When analysing the reasons I broadly buy the deontological framework for "don't commit murder", I think there are some clear lines in the sand, such as maintaining a valuable social contract, and how if you do nothing, the outcomes will be broadly good. Further, society has never really had to deal with something as extreme as doomsday machines, which makes me hesitant to appeal to common sense morality at all. To me, the point where things break down with standard deontological reasoning is that this is just very outside the context where such priors were developed and have proven to be robust. I am not comfortable naively assuming they will generalize, and I think this is an incredibly high stakes thing where far and away the only thing I care about is taking the actions that will actually, in practice, lead to a lower probability of extinction.
Regarding your examples, I'm completely ethically comfortable with someone making a third political party in a country where the population has two groups who both strongly want to cause genocide to the other. I think there are many ways that such a third political party could reduce the probability of genocide, even if it ultimately comprises a political base who wants negative outcomes.
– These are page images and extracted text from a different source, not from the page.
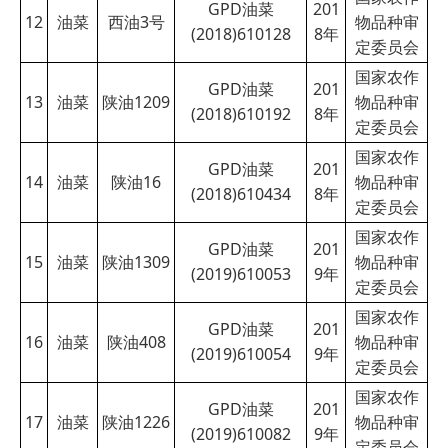
GPD油菜
201
12
油菜
西油3号
物品种审
(2018)610128
8
年
定委员会
国家农作
GPD油菜
201
13
油菜
陕油1209
物品种审
(2018)610192
8
年
定委员会
国家农作
GPD油菜
201
14
油菜
陕油16
物品种审
(2018)610434
8
年
定委员会
国家农作
GPD油菜
201
15
油菜
陕油1309
物品种审
(2019)610053
9
年
定委员会
国家农作
GPD油菜
201
16
油菜
陕油408
物品种审
(2019)610054
9
年
定委员会
国家农作
GPD油菜
201
17
油菜
陕油1226
物品种审
(2019)610082
9
年
定委员会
Another example is nuclear weapons. From a certain perspective, holding nuclear weapons is highly unethical as it risks nuclear winter, whether from provoking someone else or from a false alarm on your side. While I'm strongly in favour of countries unilaterally switching to a no-first-use policy and pursuing mutual disarmament, I am not in favour of countries unilaterally disarming themselves. By my interpretation of your proposed ethical rules, this suggests countries should unilaterally disarm. Do you agree with that? If not, what's disanalogous?
COVID-19 would be another example. Biology is not my area of expertise, but as I understand it, governments took actions that were probably good but risked some negative effects that could have made things worse. For example, widespread use of vaccines or antivirals, especially via the first-doses-first approach, plausibly made it more likely that resistant strains would spread, potentially affecting everyone else. In my opinion, these were clearly net-positive actions because the good done far outweighed the potential harm.
You could raise the objection that governments are democratically elected while Anthropic is not, but there were many other actors in these scenarios, like uranium miners, vaccine manufacturers, etc., who were also complicit.
Again, I'm purely defending the abstract point of "plans that could result in increased human extinction, even if by building the doomsday machine yourself, are not automatically ethically forbidden". You're welcome to critique Anthropic's actual actions as much as you like. But you seem to be making a much more general claim.